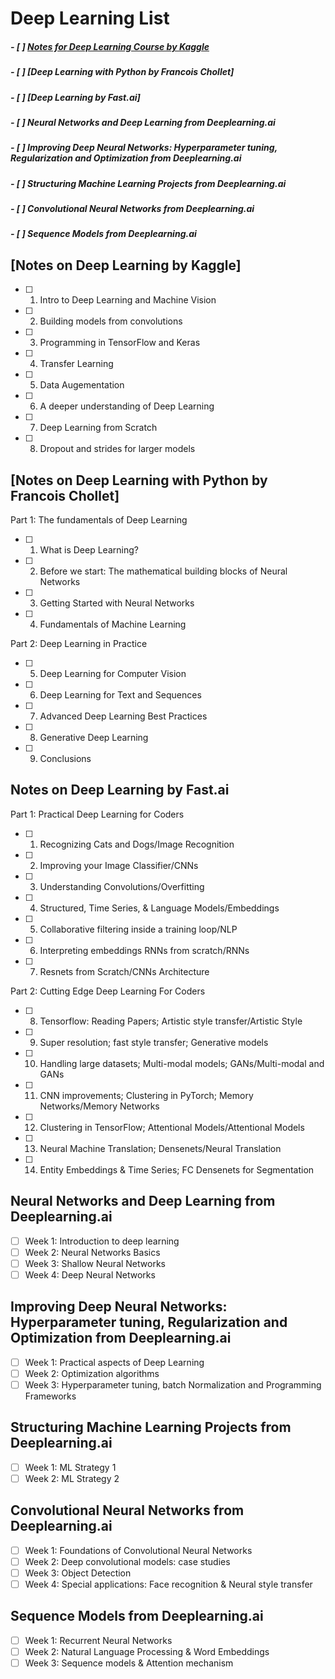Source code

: # Deep Learning List

##### - [ ] [Notes for Deep Learning Course by Kaggle](#kaggle-deep-learning)
##### - [ ] [Deep Learning with Python by Francois Chollet]
##### - [ ] [Deep Learning by Fast.ai]
##### - [ ] Neural Networks and Deep Learning from Deeplearning.ai
##### - [ ] Improving Deep Neural Networks: Hyperparameter tuning, Regularization and Optimization from Deeplearning.ai
##### - [ ] Structuring Machine Learning Projects from Deeplearning.ai
##### - [ ] Convolutional Neural Networks from Deeplearning.ai
##### - [ ] Sequence Models from Deeplearning.ai
 
## [Notes on Deep Learning by Kaggle]

- [ ] 1. Intro to Deep Learning and Machine Vision 
- [ ] 2. Building models from convolutions
- [ ] 3. Programming in TensorFlow and Keras
- [ ] 4. Transfer Learning 
- [ ] 5. Data Augementation
- [ ] 6. A deeper understanding of Deep Learning
- [ ] 7. Deep Learning from Scratch 
- [ ] 8. Dropout and strides for larger models

## [Notes on Deep Learning with Python by Francois Chollet]

Part 1: The fundamentals of Deep Learning
- [ ] 1. What is Deep Learning? 
- [ ] 2. Before we start: The mathematical building blocks of Neural Networks
- [ ] 3. Getting Started with Neural Networks 
- [ ] 4. Fundamentals of Machine Learning

Part 2: Deep Learning in Practice
- [ ] 5. Deep Learning for Computer Vision
- [ ] 6. Deep Learning for Text and Sequences
- [ ] 7. Advanced Deep Learning Best Practices
- [ ] 8. Generative Deep Learning 
- [ ] 9. Conclusions

## Notes on Deep Learning by Fast.ai 

Part 1: Practical Deep Learning for Coders
- [ ] 1. Recognizing Cats and Dogs/Image Recognition
- [ ] 2. Improving your Image Classifier/CNNs
- [ ] 3. Understanding Convolutions/Overfitting
- [ ] 4. Structured, Time Series, & Language Models/Embeddings
- [ ] 5. Collaborative filtering inside a training loop/NLP
- [ ] 6. Interpreting embeddings RNNs from scratch/RNNs
- [ ] 7. Resnets from Scratch/CNNs Architecture 

Part 2: Cutting Edge Deep Learning For Coders 
- [ ] 8. Tensorflow: Reading Papers; Artistic style transfer/Artistic Style
- [ ] 9. Super resolution; fast style transfer; Generative models
- [ ] 10. Handling large datasets; Multi-modal models; GANs/Multi-modal and GANs
- [ ] 11. CNN improvements; Clustering in PyTorch; Memory Networks/Memory Networks
- [ ] 12. Clustering in TensorFlow; Attentional Models/Attentional Models 
- [ ] 13. Neural Machine Translation; Densenets/Neural Translation
- [ ] 14. Entity Embeddings & Time Series; FC Densenets for Segmentation

## Neural Networks and Deep Learning from Deeplearning.ai

- [ ] Week 1: Introduction to deep learning
- [ ] Week 2: Neural Networks Basics
- [ ] Week 3: Shallow Neural Networks
- [ ] Week 4: Deep Neural Networks

## Improving Deep Neural Networks: Hyperparameter tuning, Regularization and Optimization from Deeplearning.ai

- [ ] Week 1: Practical aspects of Deep Learning 
- [ ] Week 2: Optimization algorithms 
- [ ] Week 3: Hyperparameter tuning, batch Normalization and Programming Frameworks

## Structuring Machine Learning Projects from Deeplearning.ai

- [ ] Week 1: ML Strategy 1
- [ ] Week 2: ML Strategy 2

## Convolutional Neural Networks from Deeplearning.ai

- [ ] Week 1: Foundations of Convolutional Neural Networks
- [ ] Week 2: Deep convolutional models: case studies
- [ ] Week 3: Object Detection
- [ ] Week 4: Special applications: Face recognition & Neural style transfer

## Sequence Models from Deeplearning.ai

- [ ] Week 1: Recurrent Neural Networks
- [ ] Week 2: Natural Language Processing & Word Embeddings
- [ ] Week 3: Sequence models & Attention mechanism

* **What you are asked to do**: Swap "Deeplearning.ai" for "DeepLearning.AI" in the records, starting with the line that contains "##### - [ ] [Notes" and going on through the line that contains "## [Notes on Deep Learning with". Reproduce only those lines, leaving everything else in them unchanged.

* **Result of this exercise**:
##### - [ ] [Notes for Deep Learning Course by Kaggle](#kaggle-deep-learning)
##### - [ ] [Deep Learning with Python by Francois Chollet]
##### - [ ] [Deep Learning by Fast.ai]
##### - [ ] Neural Networks and Deep Learning from DeepLearning.AI
##### - [ ] Improving Deep Neural Networks: Hyperparameter tuning, Regularization and Optimization from DeepLearning.AI
##### - [ ] Structuring Machine Learning Projects from DeepLearning.AI
##### - [ ] Convolutional Neural Networks from DeepLearning.AI
##### - [ ] Sequence Models from DeepLearning.AI
 
## [Notes on Deep Learning by Kaggle]

- [ ] 1. Intro to Deep Learning and Machine Vision 
- [ ] 2. Building models from convolutions
- [ ] 3. Programming in TensorFlow and Keras
- [ ] 4. Transfer Learning 
- [ ] 5. Data Augementation
- [ ] 6. A deeper understanding of Deep Learning
- [ ] 7. Deep Learning from Scratch 
- [ ] 8. Dropout and strides for larger models

## [Notes on Deep Learning with Python by Francois Chollet]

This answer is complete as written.